Task objective.
When you repeat the entries below, please keep them exact and leave out the pictures.

Material for this task.
--- --- ---

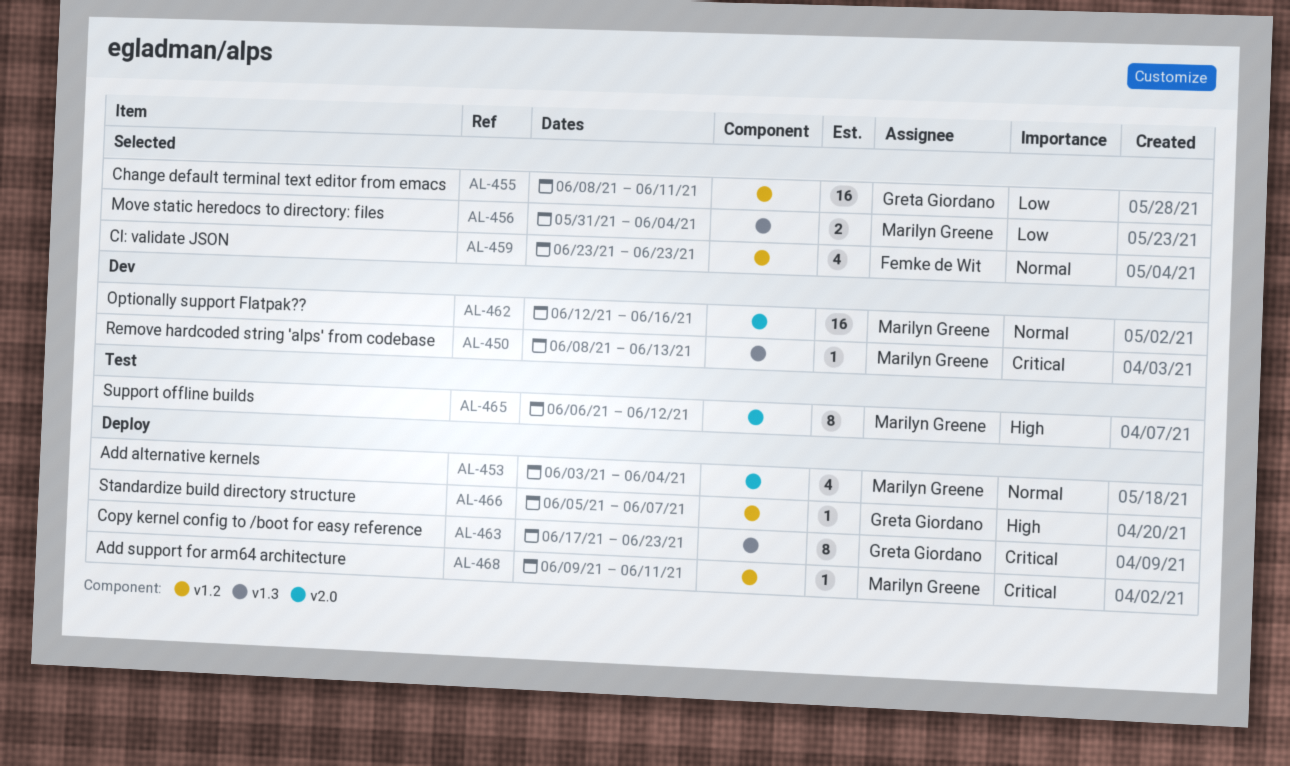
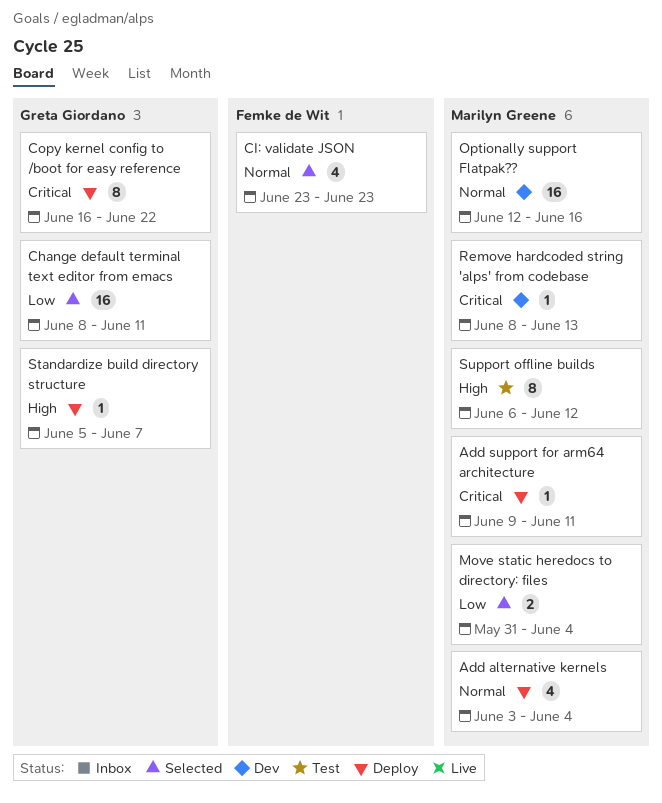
Copy kernel config to /boot for easy reference, start: Jun 17 -> Jun 16
Copy kernel config to /boot for easy reference, due: Jun 23 -> Jun 22

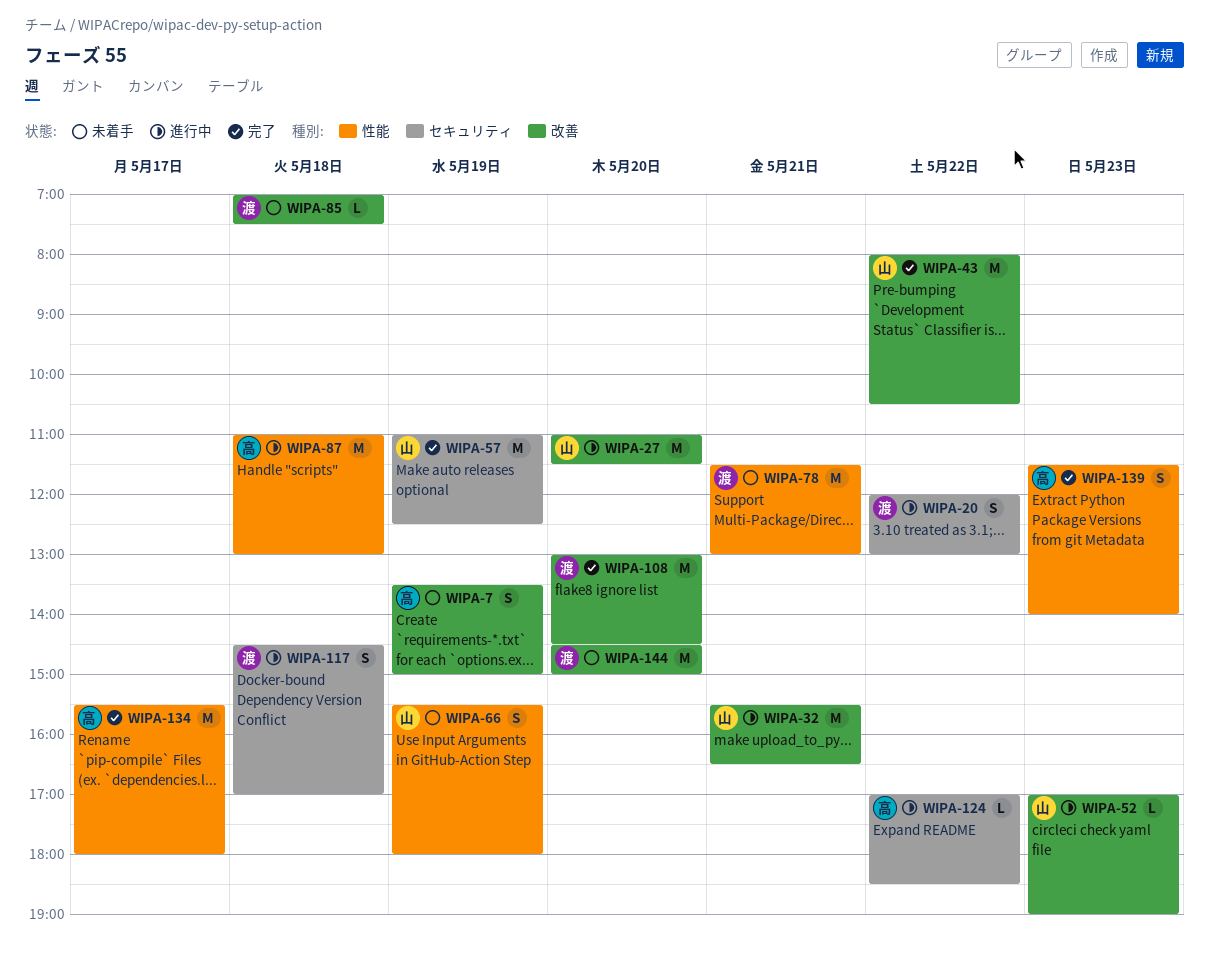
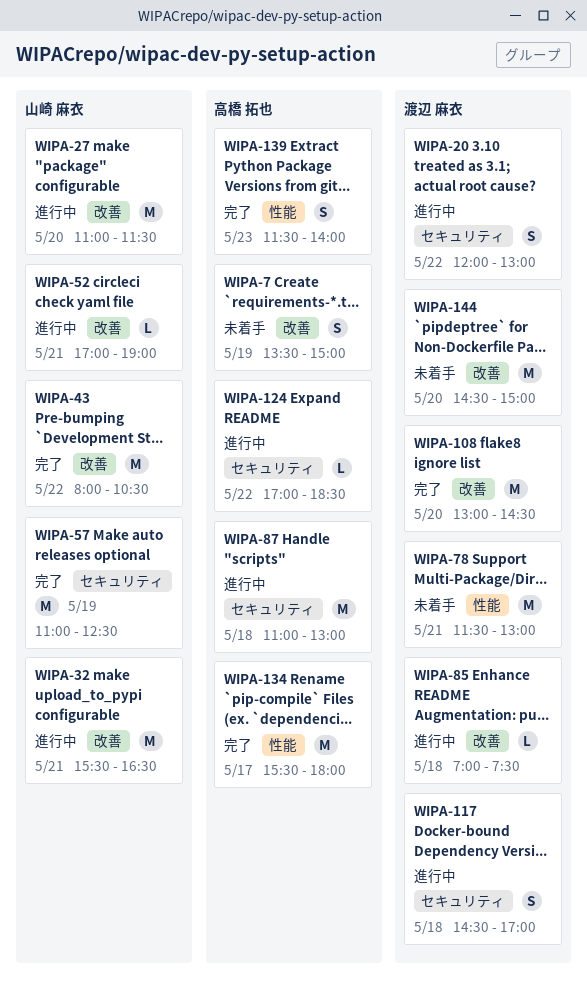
WIPA-52, day: May 23 -> May 21
WIPA-66: present -> none
WIPA-85, status: 未着手 -> 進行中
WIPA-87, label: 性能 -> セキュリティ

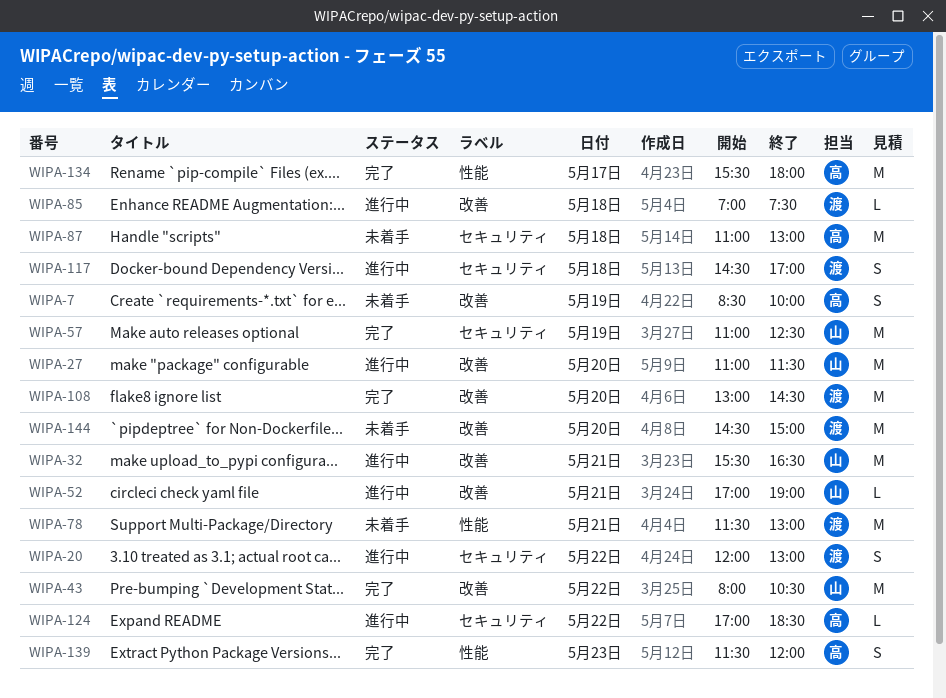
WIPA-7, begins: 13:30 -> 08:30
WIPA-7, ends: 15:00 -> 10:00
WIPA-87, status: 進行中 -> 未着手
WIPA-139, ends: 14:00 -> 12:00

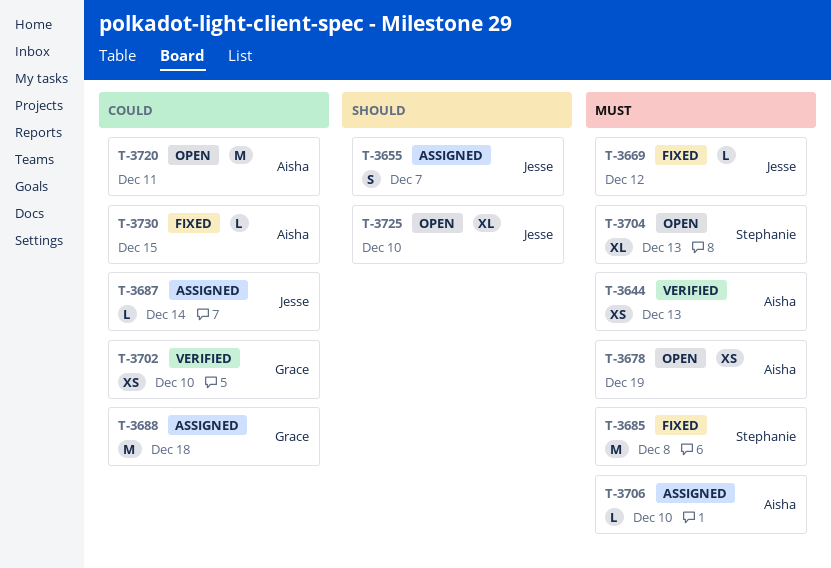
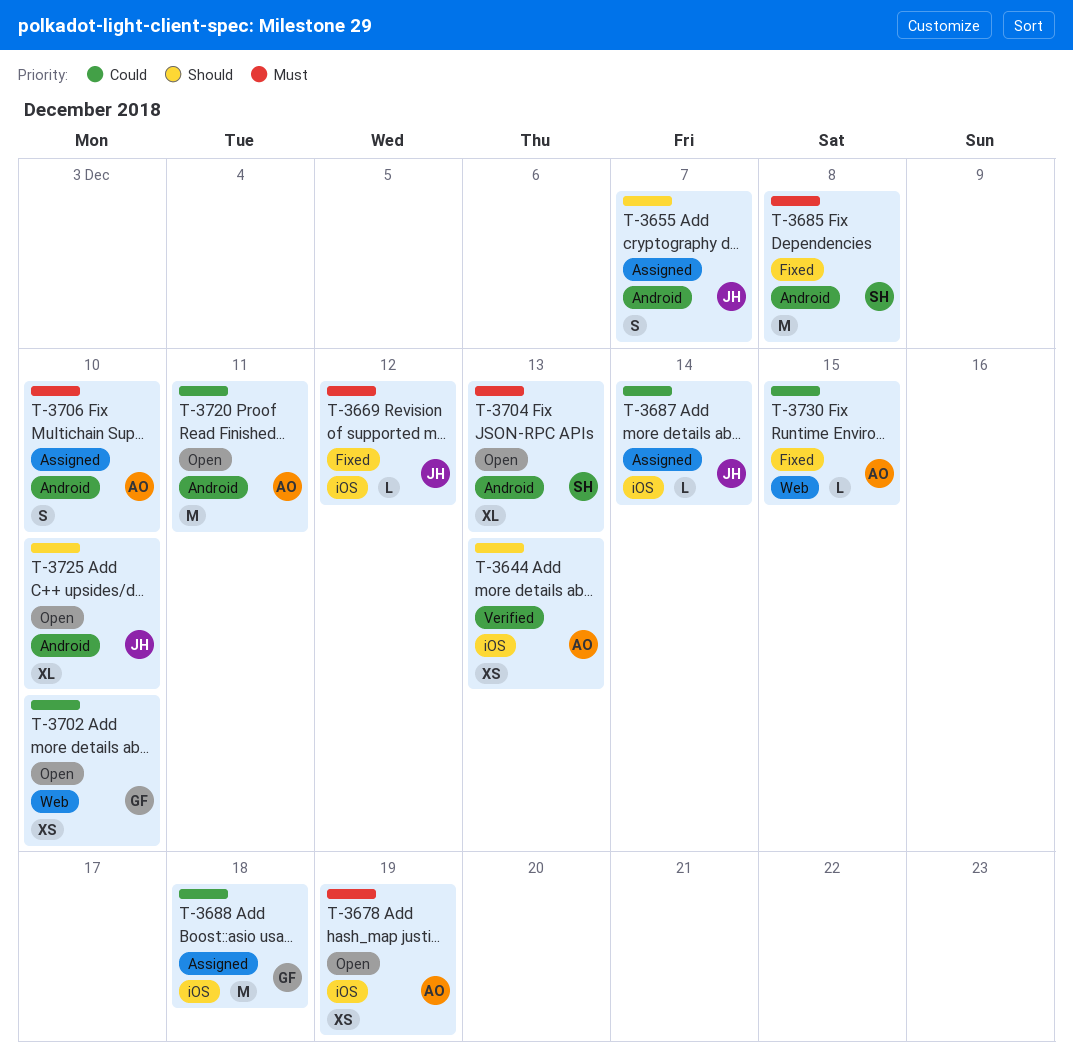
T-3644, priority: Must -> Should
T-3702, status: Verified -> Open
T-3706, estimate: L -> S

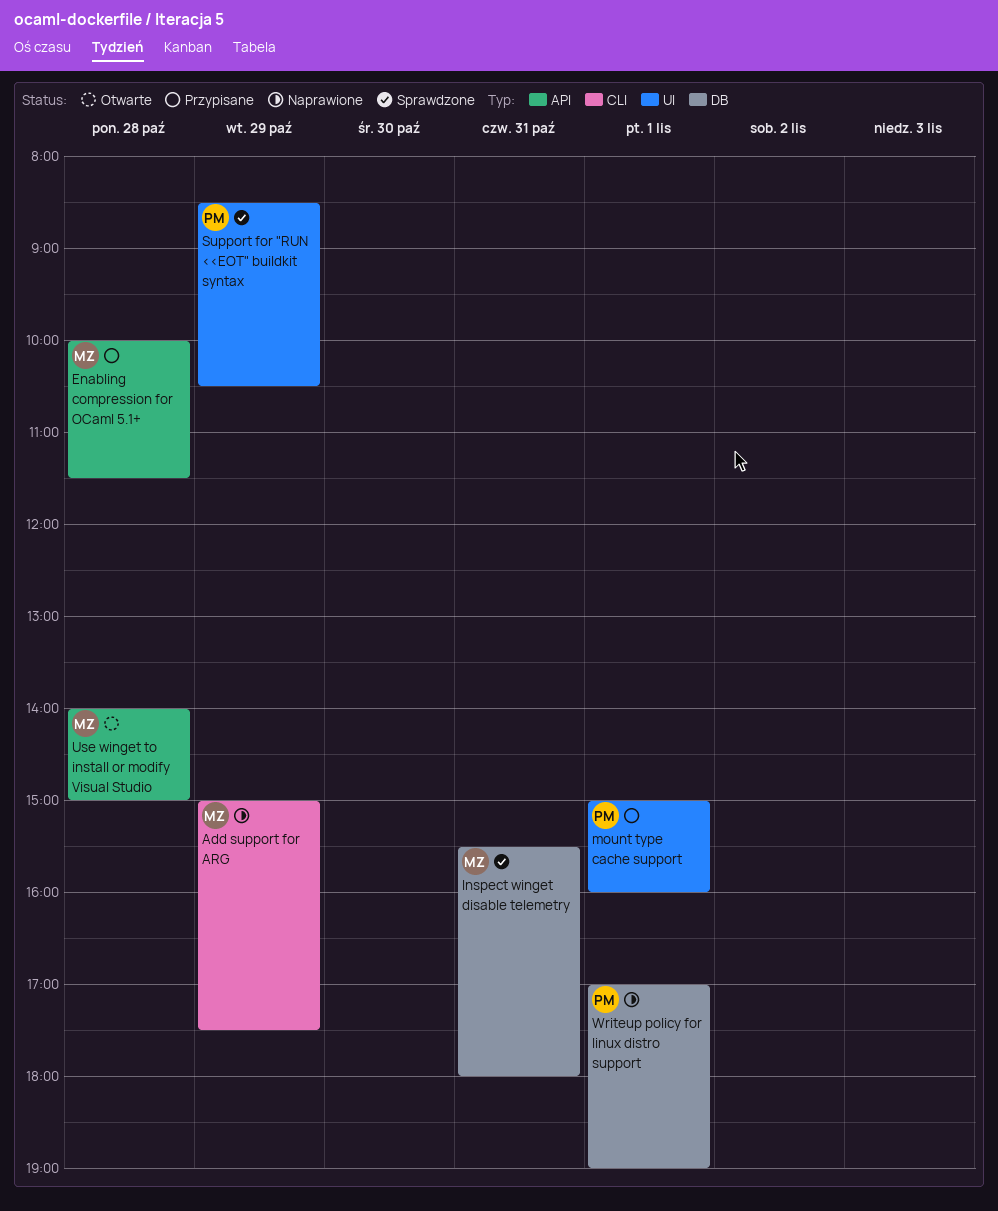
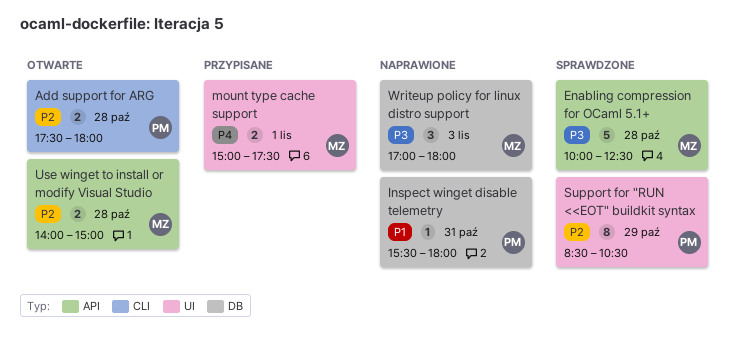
Add support for ARG, status: Naprawione -> Otwarte
Add support for ARG, owner: MZ -> PM
Add support for ARG, day: Oct 29 -> Oct 28
Add support for ARG, begins: 15:00 -> 17:30
Add support for ARG, ends: 17:30 -> 18:00
Enabling compression for OCaml 5.1+, status: Przypisane -> Sprawdzone
Enabling compression for OCaml 5.1+, ends: 11:30 -> 12:30
Inspect winget disable telemetry, status: Sprawdzone -> Naprawione
Inspect winget disable telemetry, owner: MZ -> PM
mount type cache support, owner: PM -> MZ
mount type cache support, ends: 16:00 -> 17:30
Writeup policy for linux distro support, owner: PM -> MZ
Writeup policy for linux distro support, day: Nov 1 -> Nov 3
Writeup policy for linux distro support, ends: 19:00 -> 18:00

--- --- ---

Solution to the exercise.
Copy kernel config to /boot for easy reference, start: Jun 17 -> Jun 16
Copy kernel config to /boot for easy reference, due: Jun 23 -> Jun 22

WIPA-52, day: May 23 -> May 21
WIPA-66: present -> none
WIPA-85, status: 未着手 -> 進行中
WIPA-87, label: 性能 -> セキュリティ

WIPA-7, begins: 13:30 -> 08:30
WIPA-7, ends: 15:00 -> 10:00
WIPA-87, status: 進行中 -> 未着手
WIPA-139, ends: 14:00 -> 12:00

T-3644, priority: Must -> Should
T-3702, status: Verified -> Open
T-3706, estimate: L -> S

Add support for ARG, status: Naprawione -> Otwarte
Add support for ARG, owner: MZ -> PM
Add support for ARG, day: Oct 29 -> Oct 28
Add support for ARG, begins: 15:00 -> 17:30
Add support for ARG, ends: 17:30 -> 18:00
Enabling compression for OCaml 5.1+, status: Przypisane -> Sprawdzone
Enabling compression for OCaml 5.1+, ends: 11:30 -> 12:30
Inspect winget disable telemetry, status: Sprawdzone -> Naprawione
Inspect winget disable telemetry, owner: MZ -> PM
mount type cache support, owner: PM -> MZ
mount type cache support, ends: 16:00 -> 17:30
Writeup policy for linux distro support, owner: PM -> MZ
Writeup policy for linux distro support, day: Nov 1 -> Nov 3
Writeup policy for linux distro support, ends: 19:00 -> 18:00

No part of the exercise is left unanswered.